3. Personalization at Scale
Consumers expect personalized experiences. Full stop. Meeting that expectation at scale — for millions of people at once — is simply beyond what human analysts and traditional segmentation can deliver. Machine learning models read individual purchase histories, browsing patterns, preferences, and demographic signals to build dynamic profiles that drive product recommendations, custom messaging, and tailored interfaces. When building and refining these individualized profiles, marketers who need to enrich their first-party data with verified behavioral signals rely on audience data providers to ensure their models are trained on accurate, high-quality consumer information. An e-commerce platform can serve each visitor a genuinely different experience — different layouts, different offers, different content — all built around that visitor’s unique fingerprint. Conversion lifts. Lifetime value climbs. People respond when recommendations actually fit their lives, not just the average of everyone else’s.

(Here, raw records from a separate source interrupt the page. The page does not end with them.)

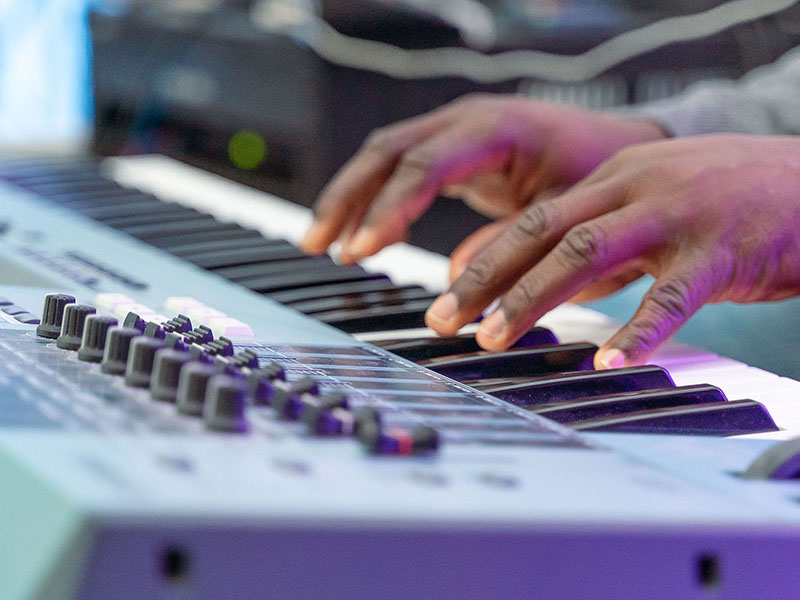
The width and height of the screenshot is (800, 600). Identify the location of black switches. (414, 438), (329, 424), (286, 400), (256, 387), (265, 367), (245, 360), (218, 343), (196, 330), (178, 319).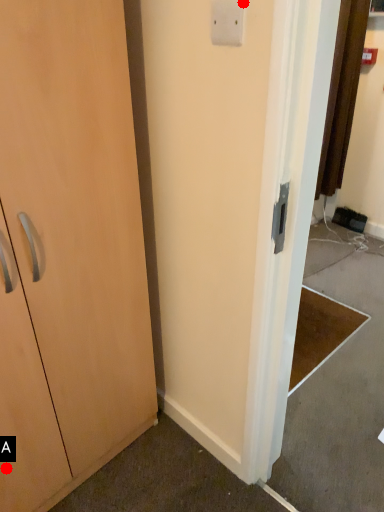
Question: Two points are circled on the image, labeled by A and B beside each circle. Which of the following is the closest to the observer?

Choices:
 (A) A is closer
 (B) B is closer

Answer: (B)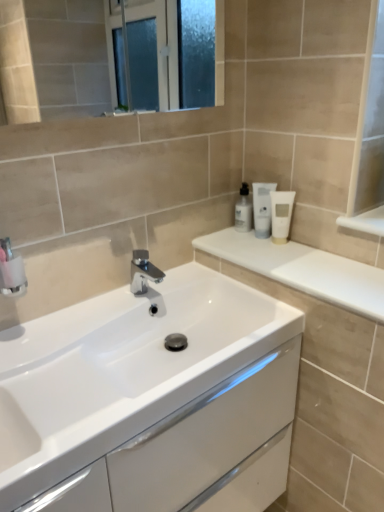
At what (x,y) coordinates should I click in order to perform the action: click on vacant area that is situated to the right of chrome metallic faucet at center. Please return your answer as a coordinate pair (x, y). Image resolution: width=384 pixels, height=512 pixels. Looking at the image, I should click on (198, 287).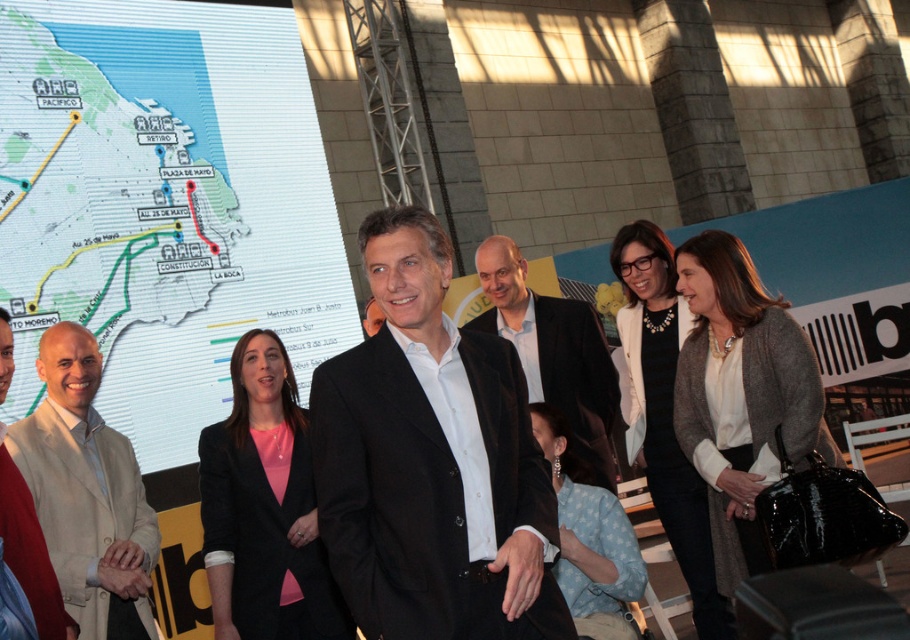
Based on the photo, you are a photographer at the event and need to ensure that both the black glossy suit at center and the velvet black suit at center are clearly visible in the photo. Given their spatial relationship, which one might require more careful framing to avoid being overshadowed?

The black glossy suit at center occupies less space than the velvet black suit at center, so it might require more careful framing to avoid being overshadowed by the larger velvet black suit at center.

You are a photographer adjusting your camera settings. You notice two key figures in the scene wearing a beige fabric jacket at left and a matte black blazer at center. Which of these two items is positioned higher in the image?

The beige fabric jacket at left is located above the matte black blazer at center, so it is positioned higher in the image.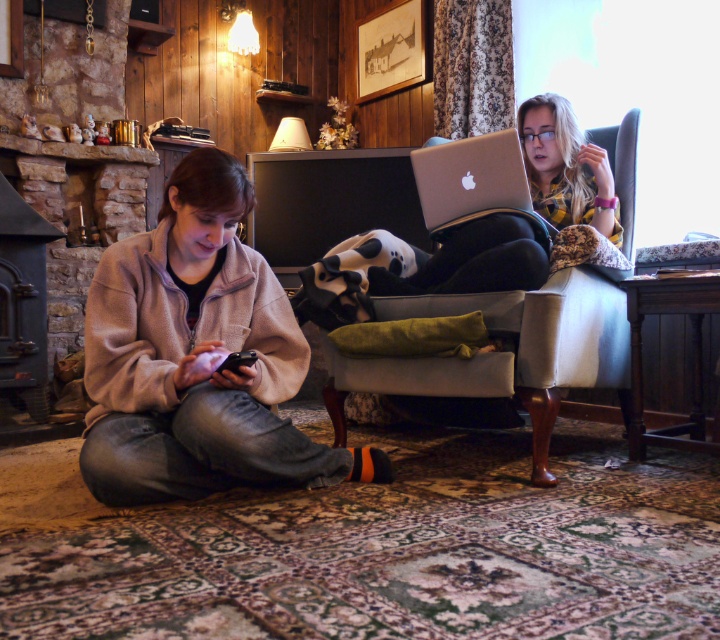
Between beige fleece jacket at lower left and silver metallic laptop at upper right, which one appears on the right side from the viewer's perspective?

beige fleece jacket at lower left is more to the right.

Is beige fleece jacket at lower left smaller than silver metallic laptop at upper right?

Incorrect, beige fleece jacket at lower left is not smaller in size than silver metallic laptop at upper right.

What do you see at coordinates (505, 355) in the screenshot? Image resolution: width=720 pixels, height=640 pixels. I see `beige fleece jacket at lower left` at bounding box center [505, 355].

The width and height of the screenshot is (720, 640). In order to click on beige fleece jacket at lower left in this screenshot , I will do `click(505, 355)`.

Is beige fleece jacket at lower left to the left of blonde hair at upper right from the viewer's perspective?

Correct, you'll find beige fleece jacket at lower left to the left of blonde hair at upper right.

You are a GUI agent. You are given a task and a screenshot of the screen. Output one action in this format:
    pyautogui.click(x=<x>, y=<y>)
    Task: Click on the beige fleece jacket at lower left
    
    Given the screenshot: What is the action you would take?
    pyautogui.click(x=505, y=355)

Which of these two, black cast iron fireplace at left or silver metallic laptop at upper right, stands taller?

black cast iron fireplace at left is taller.

Measure the distance from black cast iron fireplace at left to silver metallic laptop at upper right.

The distance of black cast iron fireplace at left from silver metallic laptop at upper right is 1.73 meters.

Is point (9, 362) more distant than point (463, 209)?

Yes, it is behind point (463, 209).

The height and width of the screenshot is (640, 720). What are the coordinates of `black cast iron fireplace at left` in the screenshot? It's located at (x=22, y=304).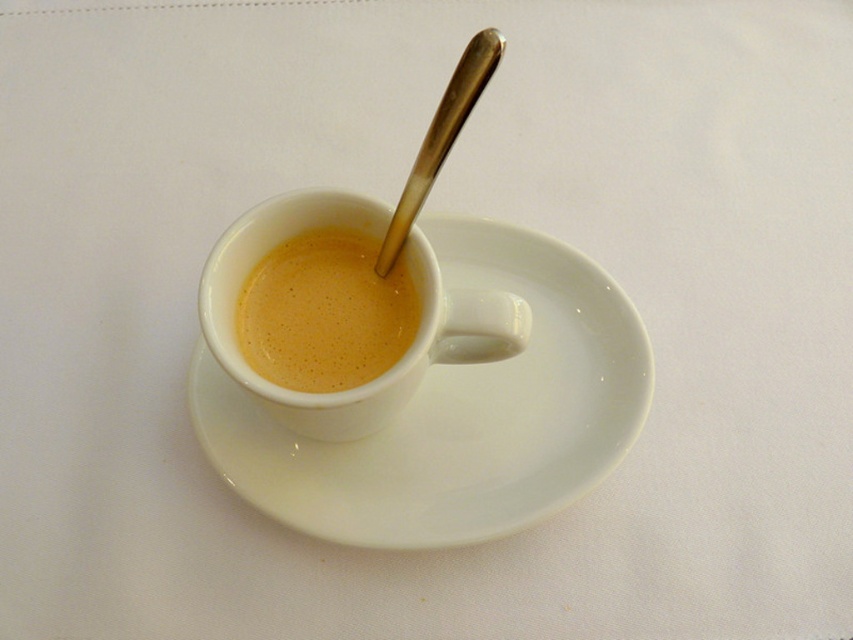
Question: From the image, what is the correct spatial relationship of white glossy saucer at center in relation to polished metal spoon at upper center?

Choices:
 (A) below
 (B) above

Answer: (A)

Question: Is white ceramic mug at center behind smooth cream cup at center?

Choices:
 (A) no
 (B) yes

Answer: (A)

Question: Which point appears farthest from the camera in this image?

Choices:
 (A) (415, 273)
 (B) (454, 120)
 (C) (303, 260)

Answer: (C)

Question: Which of the following is the farthest from the observer?

Choices:
 (A) (320, 432)
 (B) (432, 480)
 (C) (486, 81)
 (D) (277, 349)

Answer: (B)

Question: Which is nearer to the white glossy saucer at center?

Choices:
 (A) smooth cream cup at center
 (B) polished metal spoon at upper center
 (C) white ceramic mug at center

Answer: (C)

Question: Does white ceramic mug at center have a larger size compared to smooth cream cup at center?

Choices:
 (A) no
 (B) yes

Answer: (B)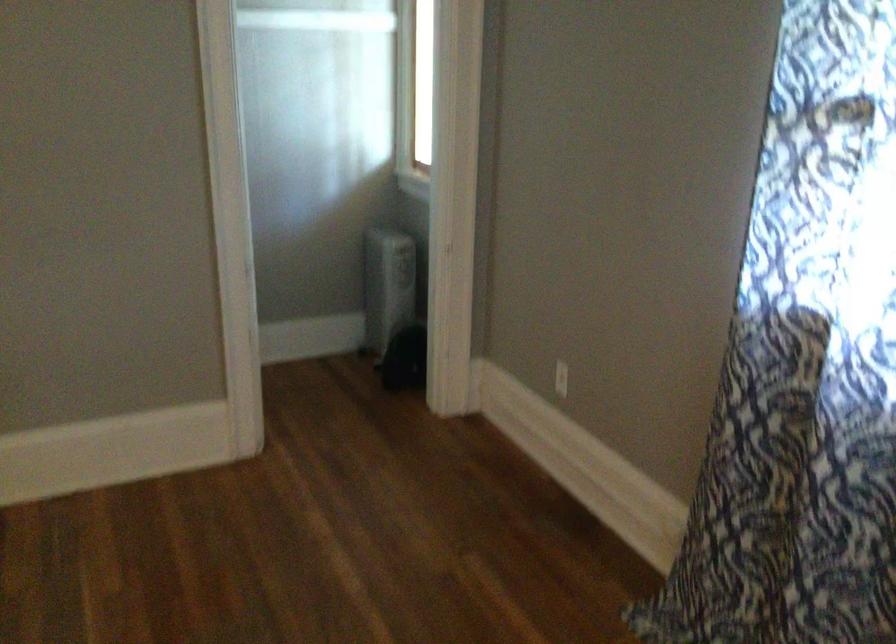
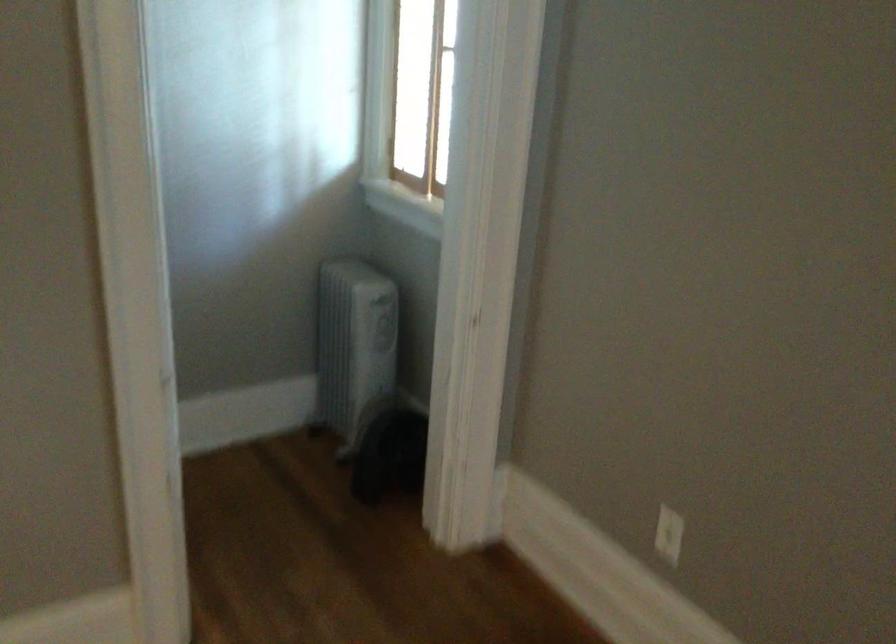
Question: Which direction would the cameraman need to move to produce the second image? Reply with the corresponding letter.

Choices:
 (A) Left
 (B) Right
 (C) Forward
 (D) Backward

Answer: (C)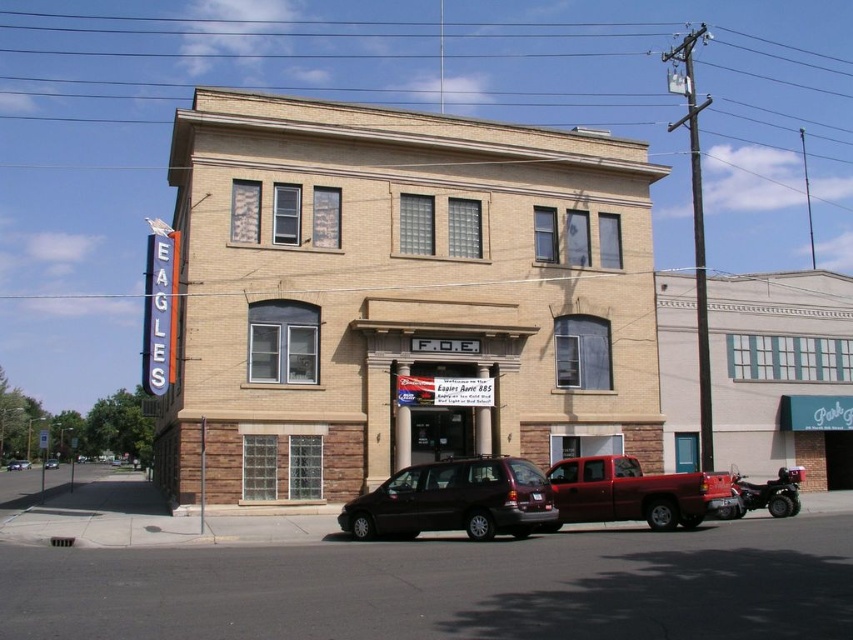
Which of these two, matte black minivan at center or metallic red truck at center, stands shorter?

metallic red truck at center

Can you confirm if matte black minivan at center is smaller than metallic red truck at center?

Indeed, matte black minivan at center has a smaller size compared to metallic red truck at center.

Who is more distant from viewer, (486, 536) or (579, 464)?

The point (579, 464) is more distant.

You are a GUI agent. You are given a task and a screenshot of the screen. Output one action in this format:
    pyautogui.click(x=<x>, y=<y>)
    Task: Click on the matte black minivan at center
    
    Given the screenshot: What is the action you would take?
    coord(454,500)

Is point (572, 484) less distant than point (47, 464)?

Yes.

Find the location of a particular element. The width and height of the screenshot is (853, 640). metallic red truck at center is located at coordinates (634, 492).

Is point (405, 531) positioned in front of point (57, 465)?

Yes, point (405, 531) is in front of point (57, 465).

Is point (519, 509) farther from camera compared to point (55, 458)?

That is False.

In order to click on matte black minivan at center in this screenshot , I will do `click(454, 500)`.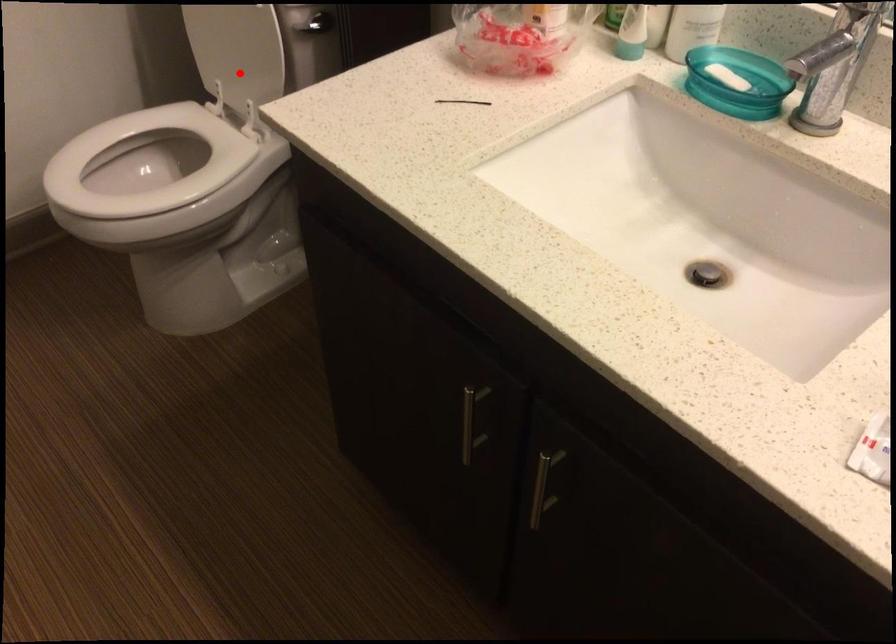
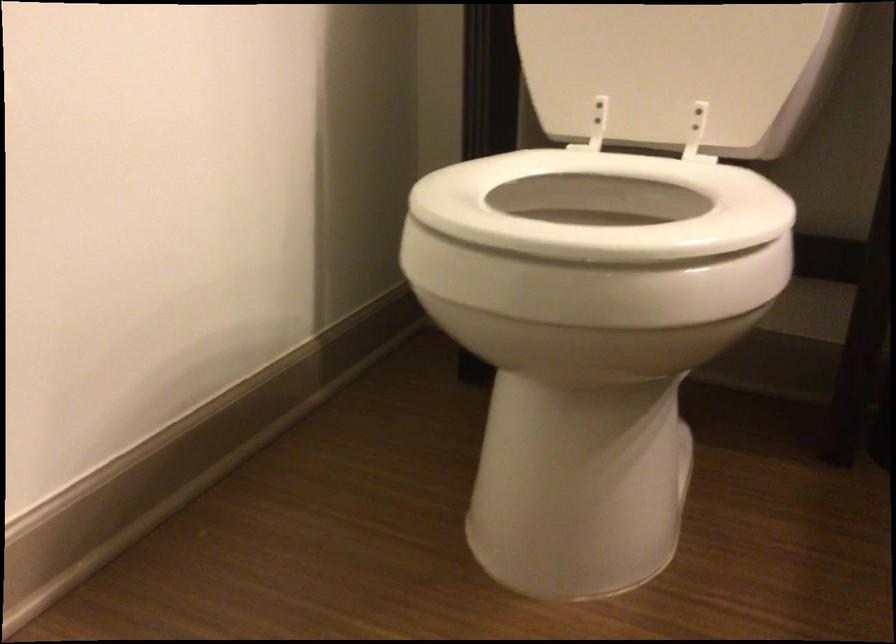
Question: I am providing you with two images of the same scene from different viewpoints. Image1 has a red point marked. In image2, the corresponding 3D location appears at what relative position? Reply with the corresponding letter.

Choices:
 (A) Closer
 (B) Farther

Answer: (A)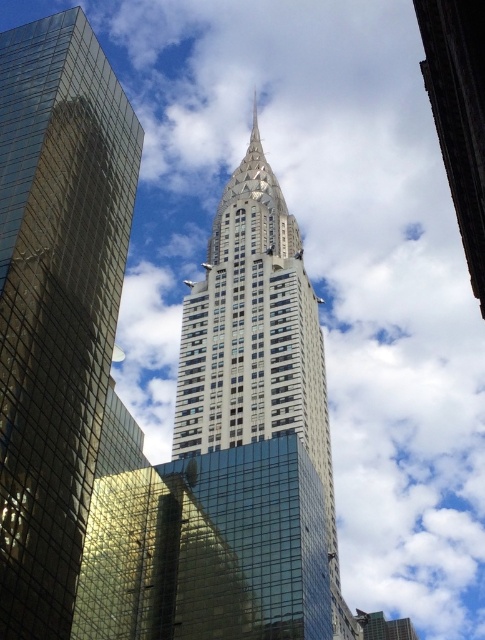
Question: Among these points, which one is farthest from the camera?

Choices:
 (A) (33, 88)
 (B) (255, 179)

Answer: (B)

Question: Is glassy steel skyscraper at center above glassy steel tower at center?

Choices:
 (A) no
 (B) yes

Answer: (A)

Question: Among these objects, which one is nearest to the camera?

4. Sentiment Analysis and Brand Perception Monitoring
Knowing how consumers feel about a brand means wading through unstructured mess. Reviews, comment threads, support tickets, social posts, video captions — none of it parses cleanly by hand at any useful speed. Natural language processing handles it. NLP systems automatically scan text-based content across digital channels, classifying sentiment as positive, negative, or neutral while bucketing feedback by topic, product feature, or customer segment. An automaker can track online conversations about a specific reliability concern and catch it before it snowballs into a full-blown reputation crisis. No waiting for quarterly surveys. No lag. Brand perception monitoring becomes continuous — and decisions about product fixes, messaging shifts, or service interventions get grounded in real signal rather than gut instinct.
5. Competitive Intelligence and Market Positioning Analysis
Competitive intelligence used to mean manual tracking, sprawling spreadsheets, and perpetually incomplete pictures. AI automates the entire collection-and-analysis loop. ML models watch competitor pricing moves, product launches, promotions, and messaging shifts across digital channels — then stack that data against a company’s own position. Gaps surface. Threats register earlier. A financial services firm can monitor exactly which themes competitors are pushing on social media and which ones are actually generating engagement — then sharpen their own positioning accordingly. Real-time visibility into competitive dynamics means strategic calls about where to invest, which markets to enter, and how to stand apart in crowded categories aren’t made blind anymore.
Conclusion
What AI has done to consumer intelligence isn’t incremental. It’s structural. Real-time processing of massive datasets. Forecasting future behavior instead of autopsying the past. Personalization that reaches millions, not hundreds. Continuous sentiment monitoring. Automated competitive tracking. None of these were realistic options a decade ago. They are now. Companies that wire these capabilities into their core operations make faster, sharper decisions — ones that show up directly in revenue, satisfaction scores, and market share. Those that don’t will keep falling further behind. And the gap between organizations that wield these tools well and those still grinding through traditional approaches? It’s not closing. It’s widening every quarter.